From Santiago, Cuba’s most important musical and political movements have been birthed, including rhythms like son, trova, and bolero, along with Cuban independence from the Spanish and the very first twangs of the Cuban Revolution. Santiago is truly bursting with energy and inspiration, and you’ll feel it the second you arrive.
Come to Santiago to get to know another side of Cuban culture. Much more heavily influenced by Afro-Caribbean traditions than the rest of Cuba, here you can experience firsthand some of the religious, cultural, and musical traditions that have become so important across Cuba.
Plus, as the birthplace of the very best of Cuban music, Santiago is the place to party. Don’t expect parties in the streets all night long, though you will find a fair share of local celebrations and events, including an array of celebrations from the various syncretic Afro-Cuban religions so widely practiced here.
What is Santiago de Cuba Known For?
Santiago de Cuba is best known for its historical and cultural contributions to Cuba as the birthplace of some of the country’s most important religious, cultural, and musical tendencies. It isn’t just famous for one thing – in many ways, it’s famous for making Cuba everything it is today.
Here you’ll find historical architecture like the impressive Spanish colonial fort Castillo de San Pedro de la Roca, as well as religious sites like the famous Basilica de la Virgen de la Caridad del Cobre, which welcomes pilgrims from around the world, and even popes!
See the Moncada Barracks, where the Cuban Revolution began, before learning about Afro-Cuban religious, cultural, and linguistic traditions, felt more strongly here than anywhere else on the island.

DATA ENTRIES »
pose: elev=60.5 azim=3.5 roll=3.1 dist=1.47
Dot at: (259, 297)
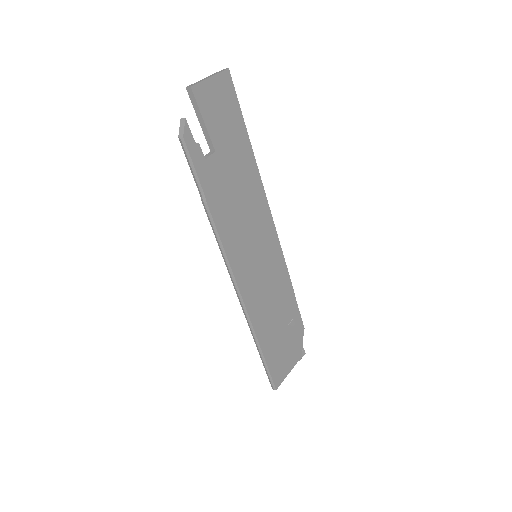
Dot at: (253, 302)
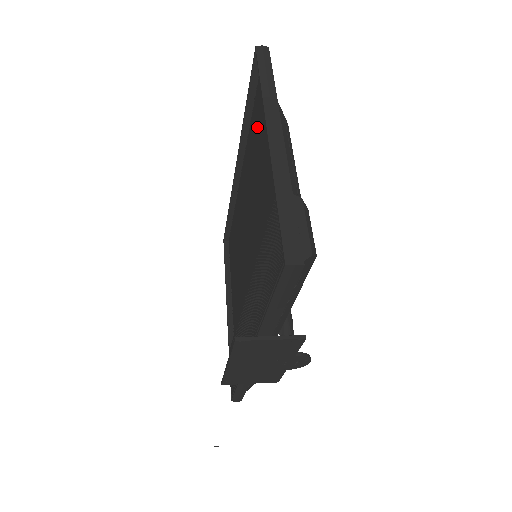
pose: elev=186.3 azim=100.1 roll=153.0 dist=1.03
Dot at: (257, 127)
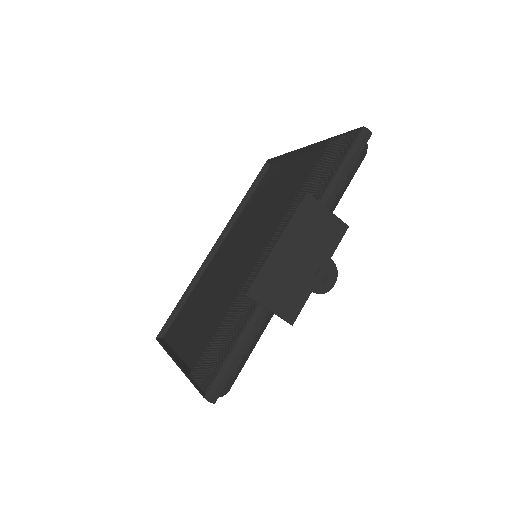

DIRECTION 1 »
Translate this sentence from the Santiago de Cuba text into Spanish: "Come to Santiago to get to know another side of Cuban culture."
DIRECTION 2 »
According to the Santiago de Cuba text, what began at the Moncada Barracks?
DIRECTION 3 »
Write the next part of the Santiago de Cuba text, picking up after its final sentence.

FINAL ANSWER 1 »
Venga a Santiago para conocer otra faceta de la cultura cubana.

FINAL ANSWER 2 »
The Cuban Revolution began there.

FINAL ANSWER 3 »
Read More: 10+ Best Things To Do in Santiago de Cuba
Is Santiago de Cuba Worth Visiting?
Santiago de Cuba is absolutely worth visiting! While many travelers tend to stick to western and central Cuba with destinations like Havana, Varadero, Viñales, and Trinidad, eastern Cuba and particularly Santiago de Cuba have a totally unique experience to offer.
Plus, Santiago de Cuba is the perfect base from which to explore all that this side of Cuba has to offer. Head to Pico Turquino in the Sierra Maestra Mountain Range, visit Cuba’s eastern tip at the Punta de Maisi, visit charming Baracoa, and explore the UNESCO World Heritage Site Alejandro de Humboldt National Park.
Things To Do in Santiago de Cuba
1. Explore Historic Santiago
While Old Havana gets all the glory as the charming historic capital of Cuba (with Trinidad a close runner-up!), Santiago de Cuba is nothing to scoff at. The historic center of town has its own fair share of charming baroque architecture, historic buildings, and ornate churches, enough to keep you occupied for at least an afternoon.
Santiago’s historic center is relatively compact and easy to navigate (though there are a fair number of hills), so it’s easy enough to throw together a self-guided walking tour if you start at Plaza Cespedes and trace a route towards Plaza de Marte. Or, go for an affordable guided tour of the city – they’re quite affordable and hit all the major sites, with much less walking included.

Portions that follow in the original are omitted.